CLOSE AD ×

Cheech Marin Center for Chicano Art and Culture secures funding, will open this year

Not Up In Smoke

Cheech Marin Center for Chicano Art and Culture secures funding, will open this year

The Cheech Marin Center for Chicano Art and Culture has officially secured $1 million in annual funding from the city of Riverside, California, and will soon showcase 74-year-old comedian and noted marijuana enthusiast Cheech Marin’s vast repository of Chicano art.

Marin, whose 700-plus-piece collection of Mexican-American art is estimated to be the largest in the world, has been pitching the city of Riverside on converting the 1964 Riverside Public Library building into a museum since at least 2017. On January 19, the Riverside City Council voted 4-0 to approve the conversion and to provide $1 million a year for the museum’s continued operation. The library (Riverside’s main branch) will relocate and the Riverside Art Museum will foot the bill for the $10.7 million conversion of the former building into “The Cheech,” and has agreed to manage the center for 25 years.
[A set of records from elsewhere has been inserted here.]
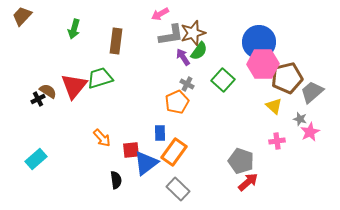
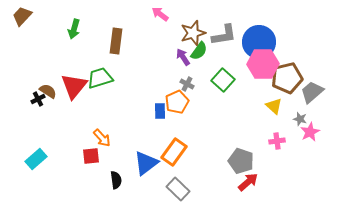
pink arrow: rotated 66 degrees clockwise
gray L-shape: moved 53 px right
blue rectangle: moved 22 px up
red square: moved 40 px left, 6 px down
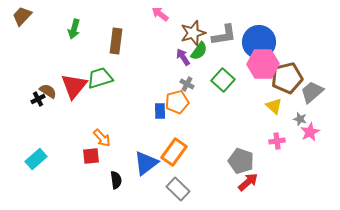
orange pentagon: rotated 10 degrees clockwise
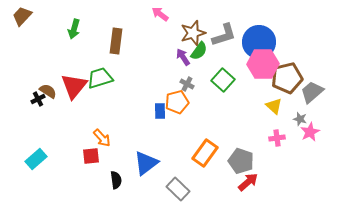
gray L-shape: rotated 8 degrees counterclockwise
pink cross: moved 3 px up
orange rectangle: moved 31 px right, 1 px down
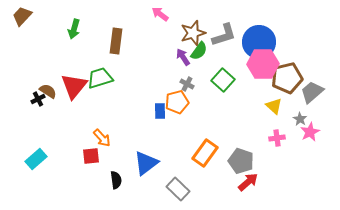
gray star: rotated 16 degrees clockwise
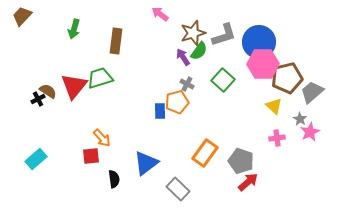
black semicircle: moved 2 px left, 1 px up
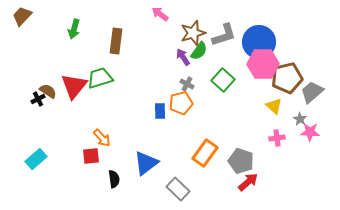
orange pentagon: moved 4 px right, 1 px down
pink star: rotated 30 degrees clockwise
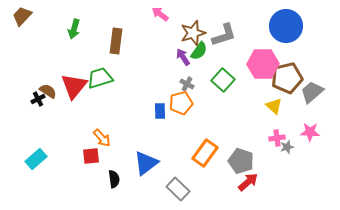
blue circle: moved 27 px right, 16 px up
gray star: moved 13 px left, 28 px down; rotated 24 degrees clockwise
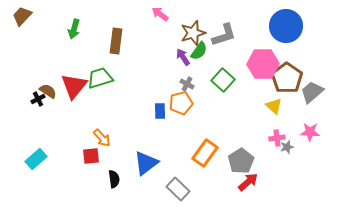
brown pentagon: rotated 24 degrees counterclockwise
gray pentagon: rotated 20 degrees clockwise
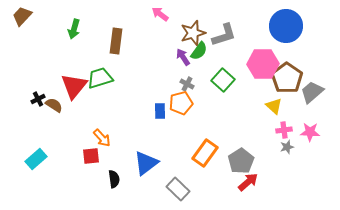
brown semicircle: moved 6 px right, 14 px down
pink cross: moved 7 px right, 8 px up
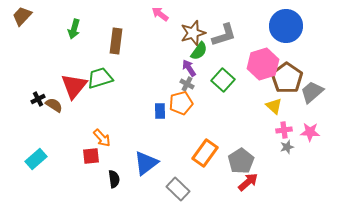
purple arrow: moved 6 px right, 11 px down
pink hexagon: rotated 16 degrees counterclockwise
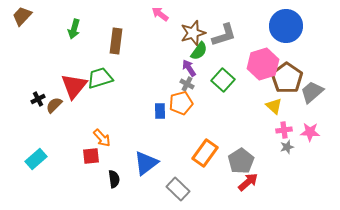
brown semicircle: rotated 78 degrees counterclockwise
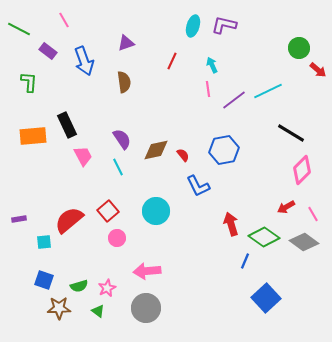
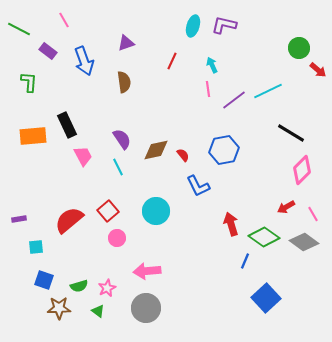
cyan square at (44, 242): moved 8 px left, 5 px down
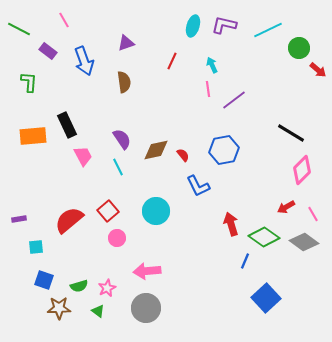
cyan line at (268, 91): moved 61 px up
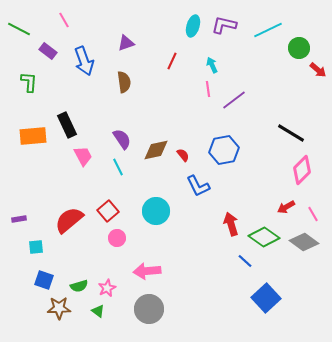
blue line at (245, 261): rotated 70 degrees counterclockwise
gray circle at (146, 308): moved 3 px right, 1 px down
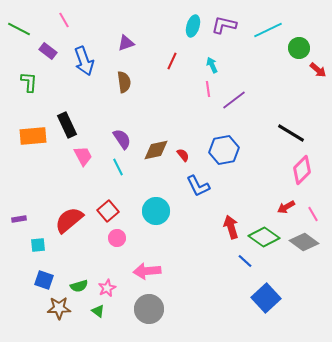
red arrow at (231, 224): moved 3 px down
cyan square at (36, 247): moved 2 px right, 2 px up
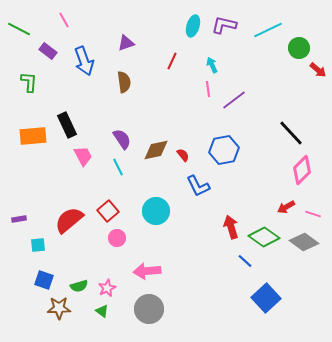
black line at (291, 133): rotated 16 degrees clockwise
pink line at (313, 214): rotated 42 degrees counterclockwise
green triangle at (98, 311): moved 4 px right
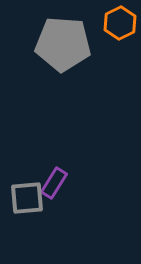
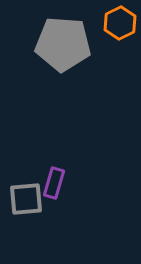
purple rectangle: rotated 16 degrees counterclockwise
gray square: moved 1 px left, 1 px down
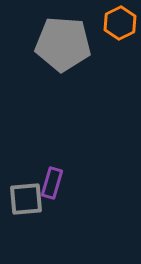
purple rectangle: moved 2 px left
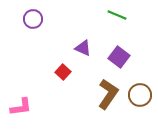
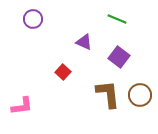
green line: moved 4 px down
purple triangle: moved 1 px right, 6 px up
brown L-shape: rotated 40 degrees counterclockwise
pink L-shape: moved 1 px right, 1 px up
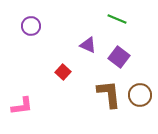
purple circle: moved 2 px left, 7 px down
purple triangle: moved 4 px right, 3 px down
brown L-shape: moved 1 px right
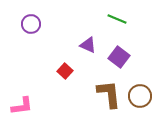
purple circle: moved 2 px up
red square: moved 2 px right, 1 px up
brown circle: moved 1 px down
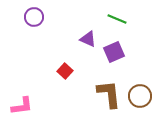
purple circle: moved 3 px right, 7 px up
purple triangle: moved 6 px up
purple square: moved 5 px left, 5 px up; rotated 30 degrees clockwise
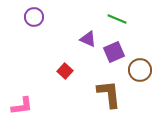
brown circle: moved 26 px up
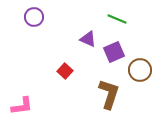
brown L-shape: rotated 24 degrees clockwise
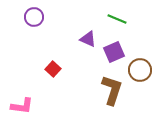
red square: moved 12 px left, 2 px up
brown L-shape: moved 3 px right, 4 px up
pink L-shape: rotated 15 degrees clockwise
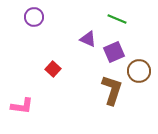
brown circle: moved 1 px left, 1 px down
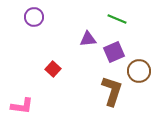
purple triangle: rotated 30 degrees counterclockwise
brown L-shape: moved 1 px down
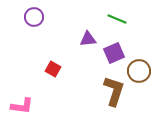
purple square: moved 1 px down
red square: rotated 14 degrees counterclockwise
brown L-shape: moved 2 px right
The 61,420-square-foot building’s transformation from library to art center will be handled by a team headed by Page & Turnbull and wHY, two firms with ample historic preservation and museum experience between them. In a press release announcing The Cheech’s approval, the joint modernization and expansion of San Francisco’s Asian Art Museum, the first collaboration between the two firms,  was touted as a successful model and precedent for realizing this project. From the renderings released, it looks like the team has gone with an intentionally spare (but warmly colored) gallery feel across the center, with an exposed concrete coffered ceiling and holes cut in the second-floor slab to create a greater sense of verticality. The building’s aging roof and HVAC system will also be replaced.

As The Press-Enterprise reported in its breakdown of The Cheech’s finances, the city is expected to funnel approximately $10 million to the art center in its first decade, while reaping $3 million back as part of an expected cut of ticket sales in that same period.

Marin, for his part, has already given 11 pieces of his collection to the Riverside Art Museum for display, and plans on donating 500 more once a storage facility for the art center is complete. Construction of the Cheech Marin Center for Chicano Art and Culture is expected to begin soon, and the center is on track to open sometime later this year. Hamel Contracting of Murietta, California, has been hired to oversee the conversion.